What you have to do: Give every line of the records as a numbered list, leaving out blank lines and the pictures.

Data in this exercise:
——

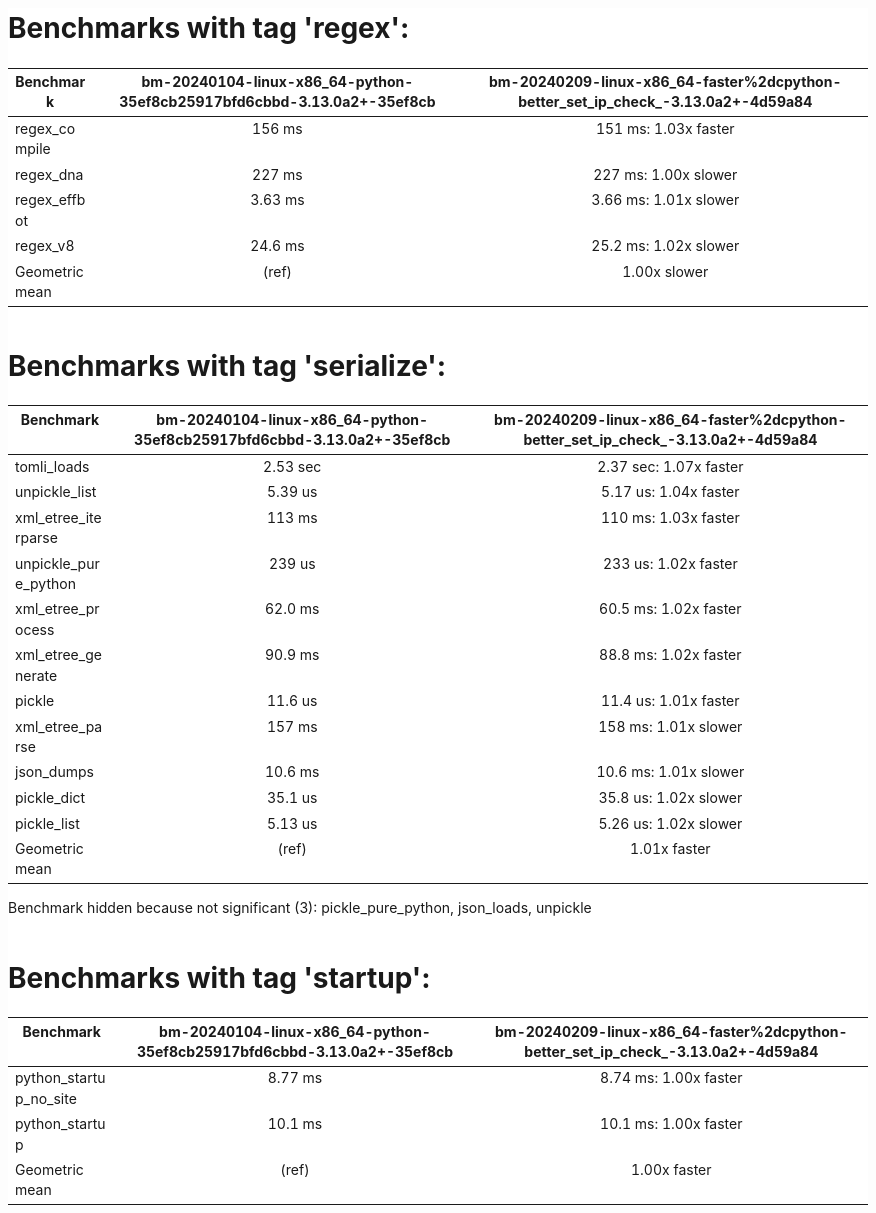 Benchmarks with tag 'regex':
============================

| Benchmark      | bm-20240104-linux-x86_64-python-35ef8cb25917bfd6cbbd-3.13.0a2+-35ef8cb | bm-20240209-linux-x86_64-faster%2dcpython-better_set_ip_check_-3.13.0a2+-4d59a84 |
|----------------|:----------------------------------------------------------------------:|:--------------------------------------------------------------------------------:|
| regex_compile  | 156 ms                                                                 | 151 ms: 1.03x faster                                                             |
| regex_dna      | 227 ms                                                                 | 227 ms: 1.00x slower                                                             |
| regex_effbot   | 3.63 ms                                                                | 3.66 ms: 1.01x slower                                                            |
| regex_v8       | 24.6 ms                                                                | 25.2 ms: 1.02x slower                                                            |
| Geometric mean | (ref)                                                                  | 1.00x slower                                                                     |

Benchmarks with tag 'serialize':
================================

| Benchmark            | bm-20240104-linux-x86_64-python-35ef8cb25917bfd6cbbd-3.13.0a2+-35ef8cb | bm-20240209-linux-x86_64-faster%2dcpython-better_set_ip_check_-3.13.0a2+-4d59a84 |
|----------------------|:----------------------------------------------------------------------:|:--------------------------------------------------------------------------------:|
| tomli_loads          | 2.53 sec                                                               | 2.37 sec: 1.07x faster                                                           |
| unpickle_list        | 5.39 us                                                                | 5.17 us: 1.04x faster                                                            |
| xml_etree_iterparse  | 113 ms                                                                 | 110 ms: 1.03x faster                                                             |
| unpickle_pure_python | 239 us                                                                 | 233 us: 1.02x faster                                                             |
| xml_etree_process    | 62.0 ms                                                                | 60.5 ms: 1.02x faster                                                            |
| xml_etree_generate   | 90.9 ms                                                                | 88.8 ms: 1.02x faster                                                            |
| pickle               | 11.6 us                                                                | 11.4 us: 1.01x faster                                                            |
| xml_etree_parse      | 157 ms                                                                 | 158 ms: 1.01x slower                                                             |
| json_dumps           | 10.6 ms                                                                | 10.6 ms: 1.01x slower                                                            |
| pickle_dict          | 35.1 us                                                                | 35.8 us: 1.02x slower                                                            |
| pickle_list          | 5.13 us                                                                | 5.26 us: 1.02x slower                                                            |
| Geometric mean       | (ref)                                                                  | 1.01x faster                                                                     |

Benchmark hidden because not significant (3): pickle_pure_python, json_loads, unpickle

Benchmarks with tag 'startup':
==============================

| Benchmark              | bm-20240104-linux-x86_64-python-35ef8cb25917bfd6cbbd-3.13.0a2+-35ef8cb | bm-20240209-linux-x86_64-faster%2dcpython-better_set_ip_check_-3.13.0a2+-4d59a84 |
|------------------------|:----------------------------------------------------------------------:|:--------------------------------------------------------------------------------:|
| python_startup_no_site | 8.77 ms                                                                | 8.74 ms: 1.00x faster                                                            |
| python_startup         | 10.1 ms                                                                | 10.1 ms: 1.00x faster                                                            |
| Geometric mean         | (ref)                                                                  | 1.00x faster                                                                     |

——

Solution to the exercise:
1.  Benchmarks with tag 'regex':
2. ============================
3. | Benchmark      | bm-20240104-linux-x86_64-python-35ef8cb25917bfd6cbbd-3.13.0a2+-35ef8cb | bm-20240209-linux-x86_64-faster%2dcpython-better_set_ip_check_-3.13.0a2+-4d59a84 |
4. |----------------|:----------------------------------------------------------------------:|:--------------------------------------------------------------------------------:|
5. | regex_compile  | 156 ms                                                                 | 151 ms: 1.03x faster                                                             |
6. | regex_dna      | 227 ms                                                                 | 227 ms: 1.00x slower                                                             |
7. | regex_effbot   | 3.63 ms                                                                | 3.66 ms: 1.01x slower                                                            |
8. | regex_v8       | 24.6 ms                                                                | 25.2 ms: 1.02x slower                                                            |
9. | Geometric mean | (ref)                                                                  | 1.00x slower                                                                     |
10. Benchmarks with tag 'serialize':
11. ================================
12. | Benchmark            | bm-20240104-linux-x86_64-python-35ef8cb25917bfd6cbbd-3.13.0a2+-35ef8cb | bm-20240209-linux-x86_64-faster%2dcpython-better_set_ip_check_-3.13.0a2+-4d59a84 |
13. |----------------------|:----------------------------------------------------------------------:|:--------------------------------------------------------------------------------:|
14. | tomli_loads          | 2.53 sec                                                               | 2.37 sec: 1.07x faster                                                           |
15. | unpickle_list        | 5.39 us                                                                | 5.17 us: 1.04x faster                                                            |
16. | xml_etree_iterparse  | 113 ms                                                                 | 110 ms: 1.03x faster                                                             |
17. | unpickle_pure_python | 239 us                                                                 | 233 us: 1.02x faster                                                             |
18. | xml_etree_process    | 62.0 ms                                                                | 60.5 ms: 1.02x faster                                                            |
19. | xml_etree_generate   | 90.9 ms                                                                | 88.8 ms: 1.02x faster                                                            |
20. | pickle               | 11.6 us                                                                | 11.4 us: 1.01x faster                                                            |
21. | xml_etree_parse      | 157 ms                                                                 | 158 ms: 1.01x slower                                                             |
22. | json_dumps           | 10.6 ms                                                                | 10.6 ms: 1.01x slower                                                            |
23. | pickle_dict          | 35.1 us                                                                | 35.8 us: 1.02x slower                                                            |
24. | pickle_list          | 5.13 us                                                                | 5.26 us: 1.02x slower                                                            |
25. | Geometric mean       | (ref)                                                                  | 1.01x faster                                                                     |
26. Benchmark hidden because not significant (3): pickle_pure_python, json_loads, unpickle
27. Benchmarks with tag 'startup':
28. ==============================
29. | Benchmark              | bm-20240104-linux-x86_64-python-35ef8cb25917bfd6cbbd-3.13.0a2+-35ef8cb | bm-20240209-linux-x86_64-faster%2dcpython-better_set_ip_check_-3.13.0a2+-4d59a84 |
30. |------------------------|:----------------------------------------------------------------------:|:--------------------------------------------------------------------------------:|
31. | python_startup_no_site | 8.77 ms                                                                | 8.74 ms: 1.00x faster                                                            |
32. | python_startup         | 10.1 ms                                                                | 10.1 ms: 1.00x faster                                                            |
33. | Geometric mean         | (ref)                                                                  | 1.00x faster                                                                     |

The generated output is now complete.